Truss government abandons Bill of Rights

The UK government’s proposed Bill of Rights has been abandoned.

The bill was due to have a second reading in Parliament next week. The government is now, however, “reviewing the most effective means to deliver objectives through our legislative agenda” and the Bill of Rights is “unlikely to progress in its current form”.

The legislation has met with widespread criticism. The Faculty of Advocates stated earlier this year: “Of particular concern is what has been described as introducing ‘common sense to the justice system’. The judiciary already strives to arrive at decisions which ‘make sense’. The plea for ‘common sense’ is a populist one, designed to justify the executive arrogating to itself (or, more accurately, to the legislature, which the executive will often control) the ability to decide what ‘makes sense’ in this area, rather than leaving it to the judiciary independently to determine what human rights law requires.

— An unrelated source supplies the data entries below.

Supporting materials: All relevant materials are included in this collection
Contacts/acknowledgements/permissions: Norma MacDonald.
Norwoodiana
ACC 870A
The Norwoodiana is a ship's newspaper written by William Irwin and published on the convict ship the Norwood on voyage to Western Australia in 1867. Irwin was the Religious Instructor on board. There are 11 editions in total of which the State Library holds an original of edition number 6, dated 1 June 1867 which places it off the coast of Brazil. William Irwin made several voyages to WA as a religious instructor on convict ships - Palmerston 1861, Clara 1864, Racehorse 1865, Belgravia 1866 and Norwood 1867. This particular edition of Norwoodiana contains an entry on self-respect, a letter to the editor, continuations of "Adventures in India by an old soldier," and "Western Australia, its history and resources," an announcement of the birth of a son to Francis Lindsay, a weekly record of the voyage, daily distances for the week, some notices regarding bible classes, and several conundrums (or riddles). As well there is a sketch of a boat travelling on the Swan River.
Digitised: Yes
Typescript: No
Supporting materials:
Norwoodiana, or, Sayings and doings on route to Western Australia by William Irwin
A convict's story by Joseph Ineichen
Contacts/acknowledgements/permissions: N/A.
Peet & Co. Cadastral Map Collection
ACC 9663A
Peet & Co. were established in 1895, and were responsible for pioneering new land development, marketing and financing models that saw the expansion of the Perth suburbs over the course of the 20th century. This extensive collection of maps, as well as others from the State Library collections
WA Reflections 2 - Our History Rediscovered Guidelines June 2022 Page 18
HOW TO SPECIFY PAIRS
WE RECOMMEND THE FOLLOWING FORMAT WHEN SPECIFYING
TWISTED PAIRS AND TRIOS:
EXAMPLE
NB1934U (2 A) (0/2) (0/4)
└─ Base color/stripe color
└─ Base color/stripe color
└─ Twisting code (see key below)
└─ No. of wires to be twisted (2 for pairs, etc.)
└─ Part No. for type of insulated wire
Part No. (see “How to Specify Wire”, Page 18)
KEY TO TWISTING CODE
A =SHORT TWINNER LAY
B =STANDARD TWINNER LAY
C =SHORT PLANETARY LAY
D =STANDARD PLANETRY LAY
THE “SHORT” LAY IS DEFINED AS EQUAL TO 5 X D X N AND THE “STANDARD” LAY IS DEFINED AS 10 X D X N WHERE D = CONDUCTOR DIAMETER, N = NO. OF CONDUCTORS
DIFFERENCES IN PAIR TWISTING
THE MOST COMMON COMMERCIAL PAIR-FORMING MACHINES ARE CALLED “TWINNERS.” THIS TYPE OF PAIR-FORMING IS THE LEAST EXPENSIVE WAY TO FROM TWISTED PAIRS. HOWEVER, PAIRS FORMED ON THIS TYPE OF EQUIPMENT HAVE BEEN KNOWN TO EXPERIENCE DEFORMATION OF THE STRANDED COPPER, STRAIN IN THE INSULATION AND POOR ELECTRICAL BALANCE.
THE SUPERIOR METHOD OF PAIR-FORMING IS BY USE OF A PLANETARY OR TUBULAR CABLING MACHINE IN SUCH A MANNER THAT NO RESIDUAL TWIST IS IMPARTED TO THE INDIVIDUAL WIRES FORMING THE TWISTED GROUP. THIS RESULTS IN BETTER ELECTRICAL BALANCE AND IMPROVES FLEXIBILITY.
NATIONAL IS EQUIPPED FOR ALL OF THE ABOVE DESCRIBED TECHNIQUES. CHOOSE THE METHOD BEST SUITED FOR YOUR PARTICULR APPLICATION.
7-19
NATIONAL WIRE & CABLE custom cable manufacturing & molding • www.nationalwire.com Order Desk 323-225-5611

Ian Duddy, chair of the Scottish Human Rights Commission, said the bill would “water down human rights protections”.

Murray Etherington, president of the Law Society of Scotland, said: “For over 70 years we have benefited from the protections offered by the European Convention on Human Rights. Since 1998 those rights have been built into UK and Scottish law and it is vital that they are not diminished as a result of new legislation.”